TASK TO COMPLETE>
Where the string "fevereiro" occurs in a line of the entries below, copy that line.

DATA>
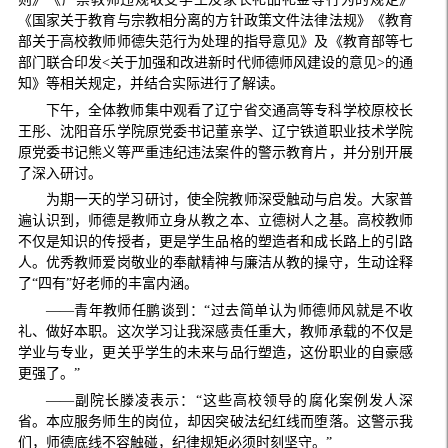
《国家关于教育与宗教相分离的方针政策文件法律法规》《教育
部关于高校教师师德失范行为处理的指导意见》及《教育部等七
部门联合印发<关于加强和改进新时代师德师风建设的意见>的通
知》等相关规定，并结合实际进行了解读。
下午，全体教师集中观看了辽宁省交通高等专科学校原校长
王彤、沈阳音乐学院原党委书记董亲学、辽宁铁道职业技术学院
原党委书记熊义等严重违纪违法案件的警示教育片，并分别开展
了深入研讨。
为期一天的学习研讨，使全院教师深受触动与启发。大家普
遍认识到，师德是教师立身从教之本、立德树人之基。高校教师
不仅是知识的传授者，更是学生品格的塑造者和成长路上的引路
人。优秀教师爱岗敬业的奉献精神与廉洁从教的操守，生动诠释
了“四有”好老师的丰富内涵。
——青年教师任鹏谈到：“过去简单认为师德师风就是不收
礼、做好本职。这次学习让我深感责任重大，教师承载的不仅是
学业与专业，更关乎学生的未来与品行塑造，这份职业的自豪感
更强了。”
——副院长滕凌表示：“这些高校领导的腐化案例发人深
省。本应服务师生的岗位，却因突破法纪红线而堕落。这警示我
们，师德底线不容触碰，纪律规矩必须时刻坚守。”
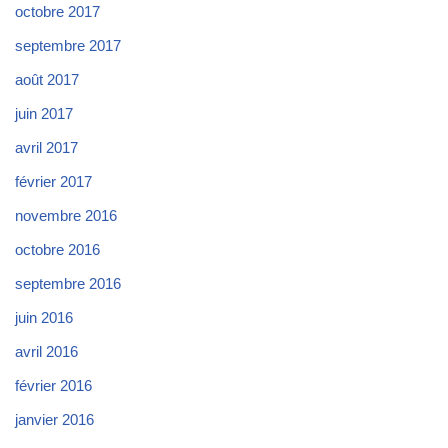
octobre 2017
septembre 2017
août 2017
juin 2017
avril 2017
février 2017
novembre 2016
octobre 2016
septembre 2016
juin 2016
avril 2016
février 2016
janvier 2016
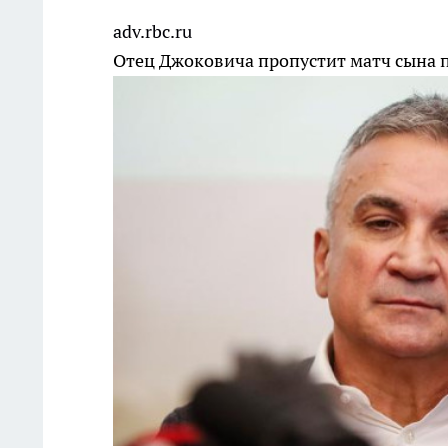
adv.rbc.ru
Отец Джоковича пропустит матч сына п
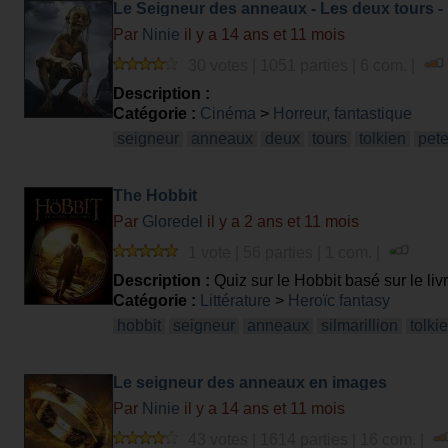
Le Seigneur des anneaux - Les deux tours - 
Par
Ninie
il y a 14 ans et 11 mois
30 votes | 1051 parties | 6 com. |
Description :
Catégorie :
Cinéma
>
Horreur, fantastique
seigneur
anneaux
deux
tours
tolkien
pete
The Hobbit
Par
Gloredel
il y a 2 ans et 11 mois
1 vote | 56 parties | 1 com. |
Description :
Quiz sur le Hobbit basé sur le liv
Catégorie :
Littérature
>
Heroïc fantasy
hobbit
seigneur
anneaux
silmarillion
tolki
Le seigneur des anneaux en images
Par
Ninie
il y a 14 ans et 11 mois
43 votes | 1614 parties | 16 com. |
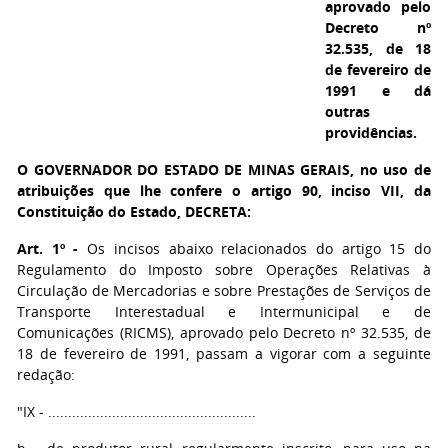
aprovado pelo
Decreto nº
32.535, de 18
de fevereiro de
1991 e dá
outras
providências.
O GOVERNADOR DO ESTADO DE MINAS GERAIS,
no uso de
atribuições que lhe confere o artigo 90, inciso VII, da
Constituição do Estado, DECRETA:
Art. 1º -
Os incisos abaixo relacionados do artigo 15 do
Regulamento do Imposto sobre Operações Relativas à
Circulação de Mercadorias e sobre Prestações de Serviços de
Transporte Interestadual e Intermunicipal e de
Comunicações (RICMS), aprovado pelo Decreto nº 32.535, de
18 de fevereiro de 1991, passam a vigorar com a seguinte
redação:
"IX - ....................................................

ANSWER TO THE PROBLEM>
de fevereiro de
18 de fevereiro de 1991, passam a vigorar com a seguinte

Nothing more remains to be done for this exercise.